The Prozor couple had three children: Maurice, Greta, and Elsa. Greta played Hedda in Ibsen’s play Hedda Gabler in 1911, and she frequented the artists’ building Le Bateau-Lavoir and thus was part of the Paris avant-garde art scene. Greta married the Norwegian art dealer Walter Havorsen. He had received painting lessons from the Fauvist painter Henri Matisse, whose paintings he sold. In 1916 Matisse painted a few portraits of Greta; the most famous one is in the Centre Pompidou in Paris. Greta and Matisse were also present at a chaotic lunch on New Year’s Eve 1916, organized by Picasso, Jean Cocteau, and Max Jacob, among others, in honor of Guillaume Apollinaire, who has just recuperated from his war injuries and had published his book Le Poète Assassiné.

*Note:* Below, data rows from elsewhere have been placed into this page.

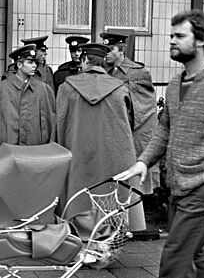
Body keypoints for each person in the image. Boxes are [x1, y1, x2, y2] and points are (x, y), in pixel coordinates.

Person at [113, 10, 204, 278]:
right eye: (171, 35)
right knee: (194, 255)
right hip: (180, 188)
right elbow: (165, 128)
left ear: (201, 40)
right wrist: (143, 162)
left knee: (174, 262)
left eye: (180, 36)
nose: (171, 41)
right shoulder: (177, 82)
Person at [55, 42, 145, 234]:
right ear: (104, 62)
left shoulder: (66, 88)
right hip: (113, 156)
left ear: (85, 60)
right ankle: (109, 239)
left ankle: (80, 239)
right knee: (111, 196)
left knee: (78, 196)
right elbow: (130, 122)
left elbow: (60, 124)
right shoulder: (120, 88)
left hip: (78, 154)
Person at [101, 31, 159, 195]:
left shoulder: (137, 72)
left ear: (121, 50)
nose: (106, 54)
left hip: (132, 133)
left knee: (133, 182)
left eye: (110, 50)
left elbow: (144, 109)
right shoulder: (106, 71)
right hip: (112, 133)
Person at [0, 44, 55, 150]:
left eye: (35, 63)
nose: (34, 66)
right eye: (30, 62)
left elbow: (50, 123)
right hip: (9, 149)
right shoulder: (1, 88)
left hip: (35, 149)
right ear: (19, 65)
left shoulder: (43, 89)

The list of guests was found recently and auctioned in 2007. Most members of this list have been identified; it is an interesting mix of artists, esotericists, art dealers and patrons, and other people connected to the art world.
Maurice’s wife Märta was an early and ardent Theosophist and appears in the fiction novel Les SeptTêtes du Dragon (1933) by Pierre Mariel, describing the salons she held in Nice, which were frequented by royalty, intelligentsia, and artists alike. Daughters Greta and Elsa became members of the Theosophical Society in Genève and later in Paris. Maurice Sr. joined in Weimar, when he worked at the Russian Embassy there. It was probably Maurice Jr. who joined in 1914, while he was in Munich. This is an interesting fact as such, because he was an absolute exception in the membership list of the Theosophical Society: after Rudolf Steiner founded the Anthroposophische Gesellschaft in 1913, hardly a new member was registered in Germany.

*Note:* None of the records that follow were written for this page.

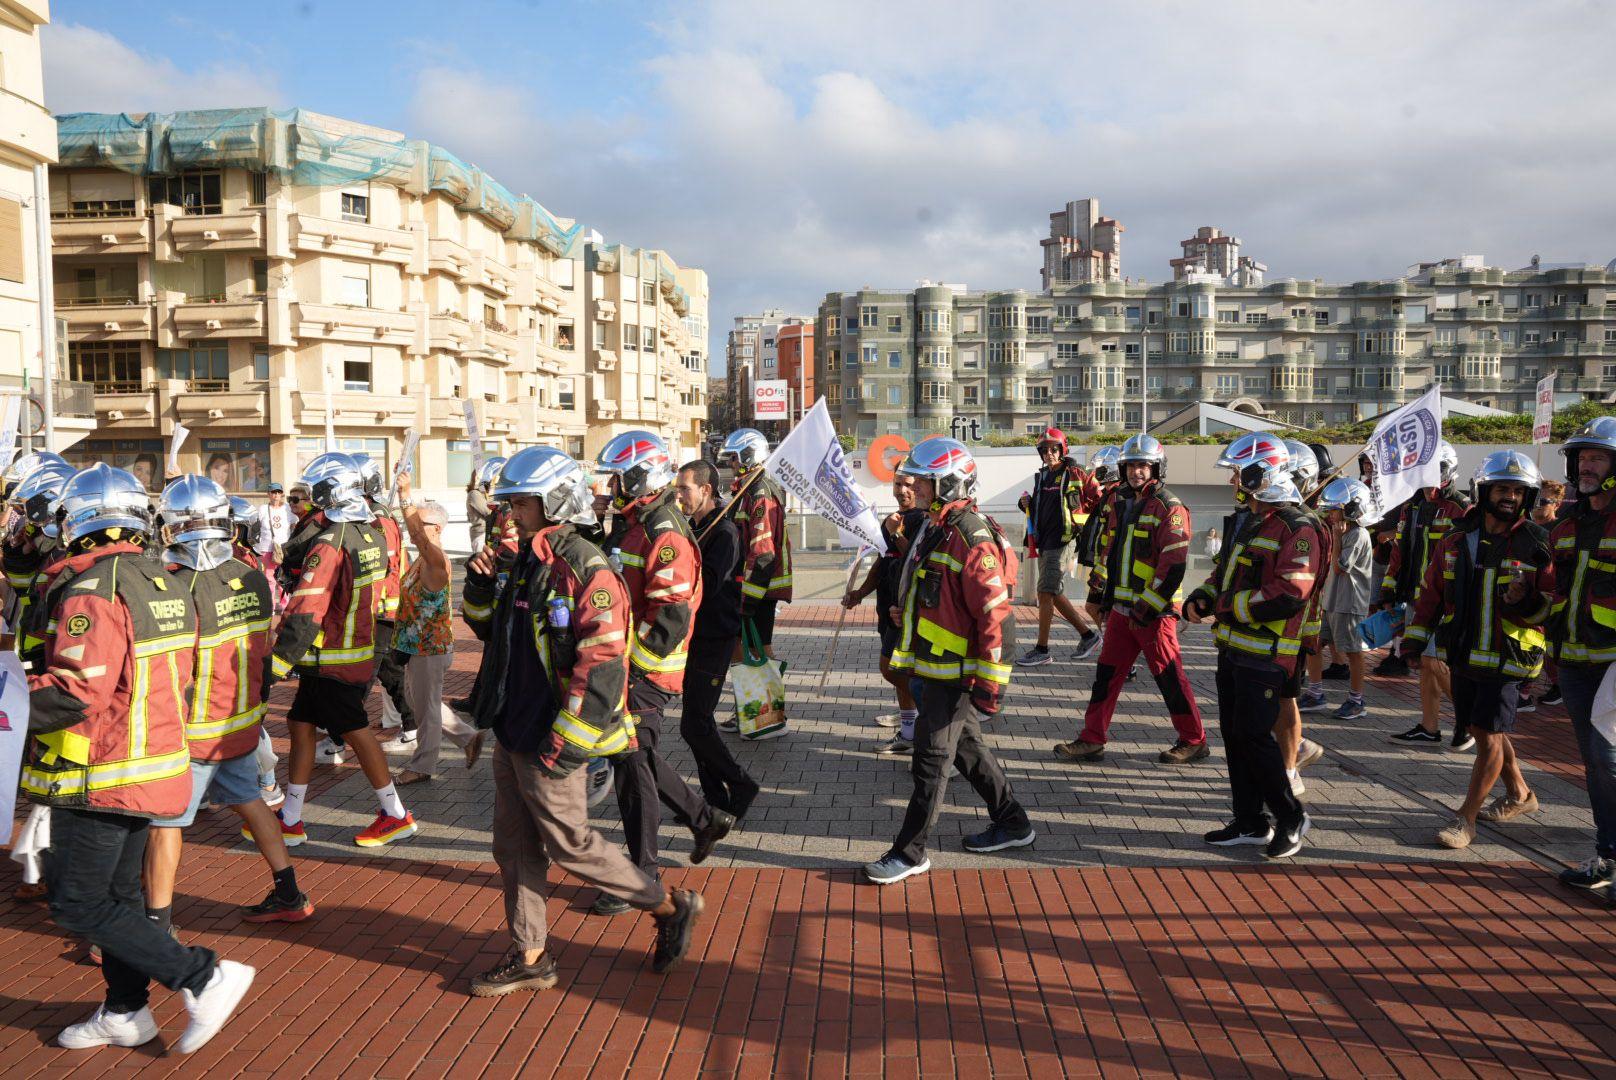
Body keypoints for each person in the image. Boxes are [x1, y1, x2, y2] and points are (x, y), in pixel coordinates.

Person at [23, 463, 254, 1052]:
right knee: (120, 898)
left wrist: (12, 698)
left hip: (100, 772)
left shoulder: (92, 589)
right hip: (151, 764)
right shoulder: (162, 578)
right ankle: (126, 1011)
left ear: (77, 521)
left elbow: (80, 689)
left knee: (78, 902)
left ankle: (202, 975)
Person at [461, 446, 704, 993]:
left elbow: (602, 663)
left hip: (550, 737)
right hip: (513, 729)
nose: (511, 515)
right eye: (509, 504)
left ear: (553, 501)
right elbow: (492, 634)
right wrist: (478, 586)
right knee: (514, 848)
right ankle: (531, 956)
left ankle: (669, 907)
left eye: (521, 504)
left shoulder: (584, 568)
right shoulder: (526, 560)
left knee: (571, 844)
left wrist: (568, 745)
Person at [144, 476, 313, 933]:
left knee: (164, 825)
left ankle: (154, 925)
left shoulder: (174, 585)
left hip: (194, 728)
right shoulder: (251, 576)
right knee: (251, 801)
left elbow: (175, 665)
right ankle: (289, 892)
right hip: (240, 721)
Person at [866, 437, 1033, 885]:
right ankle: (1013, 822)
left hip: (954, 674)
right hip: (933, 667)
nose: (914, 487)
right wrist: (905, 612)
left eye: (923, 480)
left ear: (950, 483)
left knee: (931, 761)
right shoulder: (937, 526)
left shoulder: (969, 535)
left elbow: (996, 616)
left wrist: (992, 687)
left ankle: (910, 853)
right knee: (969, 750)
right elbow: (936, 591)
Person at [593, 431, 732, 915]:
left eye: (618, 478)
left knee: (632, 768)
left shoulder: (664, 533)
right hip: (628, 668)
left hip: (645, 672)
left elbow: (671, 616)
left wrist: (634, 671)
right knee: (640, 759)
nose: (611, 487)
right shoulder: (636, 523)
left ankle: (644, 874)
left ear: (640, 477)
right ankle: (703, 819)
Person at [264, 452, 416, 848]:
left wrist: (275, 665)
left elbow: (306, 607)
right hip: (348, 650)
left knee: (357, 732)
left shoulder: (330, 544)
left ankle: (395, 813)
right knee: (300, 725)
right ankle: (291, 816)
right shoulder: (369, 533)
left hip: (331, 657)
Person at [1403, 452, 1552, 850]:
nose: (1510, 498)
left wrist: (1525, 600)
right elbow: (1431, 594)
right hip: (1463, 653)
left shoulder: (1537, 543)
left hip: (1509, 657)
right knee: (1482, 729)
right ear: (1483, 491)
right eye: (1502, 489)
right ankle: (1520, 793)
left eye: (1518, 491)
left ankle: (1465, 819)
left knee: (1487, 735)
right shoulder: (1455, 540)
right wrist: (1414, 641)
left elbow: (1551, 604)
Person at [1185, 433, 1320, 859]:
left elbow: (1290, 593)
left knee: (1254, 737)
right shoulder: (1249, 521)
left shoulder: (1299, 528)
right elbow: (1224, 573)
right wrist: (1202, 597)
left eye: (1239, 473)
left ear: (1264, 474)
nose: (1234, 482)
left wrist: (1224, 606)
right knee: (1235, 736)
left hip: (1267, 653)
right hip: (1233, 649)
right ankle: (1250, 822)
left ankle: (1291, 817)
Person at [1053, 433, 1207, 765]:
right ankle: (1091, 739)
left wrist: (1147, 606)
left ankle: (1194, 740)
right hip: (1122, 613)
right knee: (1105, 678)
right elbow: (1111, 552)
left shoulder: (1170, 507)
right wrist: (1102, 593)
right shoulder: (1123, 503)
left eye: (1144, 466)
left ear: (1157, 468)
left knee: (1170, 678)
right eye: (1131, 466)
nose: (1136, 472)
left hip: (1154, 614)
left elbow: (1173, 565)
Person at [1547, 417, 1616, 892]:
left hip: (1613, 661)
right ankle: (1606, 856)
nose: (1587, 466)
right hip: (1574, 662)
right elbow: (1557, 593)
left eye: (1598, 458)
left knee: (1608, 756)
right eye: (1582, 457)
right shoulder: (1566, 526)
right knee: (1593, 761)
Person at [673, 459, 760, 817]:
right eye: (677, 489)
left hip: (715, 635)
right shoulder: (694, 527)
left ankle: (741, 784)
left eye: (685, 489)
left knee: (694, 724)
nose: (679, 495)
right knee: (698, 722)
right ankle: (714, 799)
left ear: (706, 489)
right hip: (694, 636)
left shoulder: (724, 532)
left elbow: (707, 585)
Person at [1382, 440, 1473, 749]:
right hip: (1415, 597)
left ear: (1450, 471)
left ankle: (1470, 721)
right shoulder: (1412, 506)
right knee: (1423, 662)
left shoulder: (1461, 507)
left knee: (1434, 661)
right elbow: (1399, 550)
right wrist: (1389, 586)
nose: (1430, 478)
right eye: (1424, 470)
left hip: (1444, 601)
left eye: (1437, 470)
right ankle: (1429, 727)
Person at [391, 472, 481, 784]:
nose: (413, 530)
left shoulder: (436, 560)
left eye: (421, 524)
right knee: (419, 702)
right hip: (416, 647)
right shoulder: (421, 558)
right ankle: (468, 738)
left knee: (425, 710)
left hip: (430, 648)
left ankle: (422, 766)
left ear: (437, 528)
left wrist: (405, 495)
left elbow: (416, 532)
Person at [846, 471, 929, 755]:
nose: (902, 490)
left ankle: (930, 719)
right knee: (899, 671)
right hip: (887, 607)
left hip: (906, 610)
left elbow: (917, 561)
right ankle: (909, 732)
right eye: (898, 484)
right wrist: (859, 593)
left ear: (919, 487)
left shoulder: (924, 519)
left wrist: (896, 533)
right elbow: (882, 563)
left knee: (892, 669)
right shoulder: (890, 520)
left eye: (908, 485)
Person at [1014, 427, 1101, 666]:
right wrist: (1025, 503)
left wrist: (1086, 529)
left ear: (1063, 450)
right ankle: (1089, 636)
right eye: (1044, 450)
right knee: (1054, 591)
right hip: (1044, 542)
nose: (1049, 453)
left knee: (1045, 592)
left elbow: (1099, 499)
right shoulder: (1043, 476)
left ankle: (1042, 650)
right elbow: (1040, 507)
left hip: (1063, 540)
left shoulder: (1075, 472)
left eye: (1054, 449)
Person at [1274, 441, 1329, 797]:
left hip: (1292, 628)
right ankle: (1297, 748)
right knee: (1275, 699)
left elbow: (1299, 587)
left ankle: (1291, 769)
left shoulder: (1306, 524)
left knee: (1284, 697)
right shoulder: (1282, 518)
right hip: (1278, 629)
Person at [717, 428, 792, 657]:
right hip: (750, 587)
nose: (731, 463)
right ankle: (749, 682)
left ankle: (770, 682)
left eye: (734, 457)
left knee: (759, 649)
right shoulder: (747, 490)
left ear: (748, 456)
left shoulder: (760, 493)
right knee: (739, 647)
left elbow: (763, 552)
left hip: (760, 588)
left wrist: (748, 601)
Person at [1316, 478, 1377, 720]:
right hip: (1332, 601)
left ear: (1349, 510)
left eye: (1334, 510)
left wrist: (1337, 539)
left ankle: (1356, 700)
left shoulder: (1357, 534)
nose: (1330, 515)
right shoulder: (1343, 533)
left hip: (1349, 603)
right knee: (1314, 644)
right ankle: (1315, 693)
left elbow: (1340, 567)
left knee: (1353, 652)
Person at [1519, 479, 1566, 712]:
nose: (1538, 505)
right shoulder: (1525, 529)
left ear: (1557, 504)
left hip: (1551, 598)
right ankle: (1554, 687)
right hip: (1527, 596)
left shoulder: (1561, 532)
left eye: (1544, 501)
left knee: (1542, 648)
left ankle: (1525, 693)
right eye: (1535, 499)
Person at [256, 483, 293, 610]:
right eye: (273, 492)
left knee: (283, 578)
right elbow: (256, 525)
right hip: (266, 548)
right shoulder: (262, 509)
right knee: (269, 578)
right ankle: (270, 606)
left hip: (283, 548)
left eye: (278, 492)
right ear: (268, 494)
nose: (276, 495)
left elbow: (294, 523)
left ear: (282, 494)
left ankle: (284, 605)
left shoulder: (287, 508)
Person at [466, 458, 502, 554]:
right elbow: (488, 512)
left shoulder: (483, 493)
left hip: (488, 532)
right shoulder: (474, 494)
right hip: (481, 534)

It was Maurice senior who became famous in Theosophical circles and would leave his mark on the arts, although few may have known it. Because Maurice Sr. was the clairvoyant who drew the illustrations for a book by Charles W. Leadbeater, of which the full title is: Man Visible andInvisible.Examples of different types of men as seen by means of trained clairvoyance (1902). Leadbeater acknowledges Maurice’s artistic clairvoyance in his introduction: “The author wishes to express his very hearty acknowledgements to two Theosophical colleagues who have prepared for him the illustrations of this book — to Count Maurice Prozor, who drew and colored them for him from the life, and to Miss Gertrude Spink, who spent many days in patiently copying them with the air-brush. Man Visible and Invisible was the follow-up of another book by Leadbeater in cooperation with Annie Besant, who a few years later became the president of the Theosophical Society: Thought Forms (1901). With those two books we make full circle to the arts. Because those two books have been extremely, if not quintessentially, influential in the development of abstract art.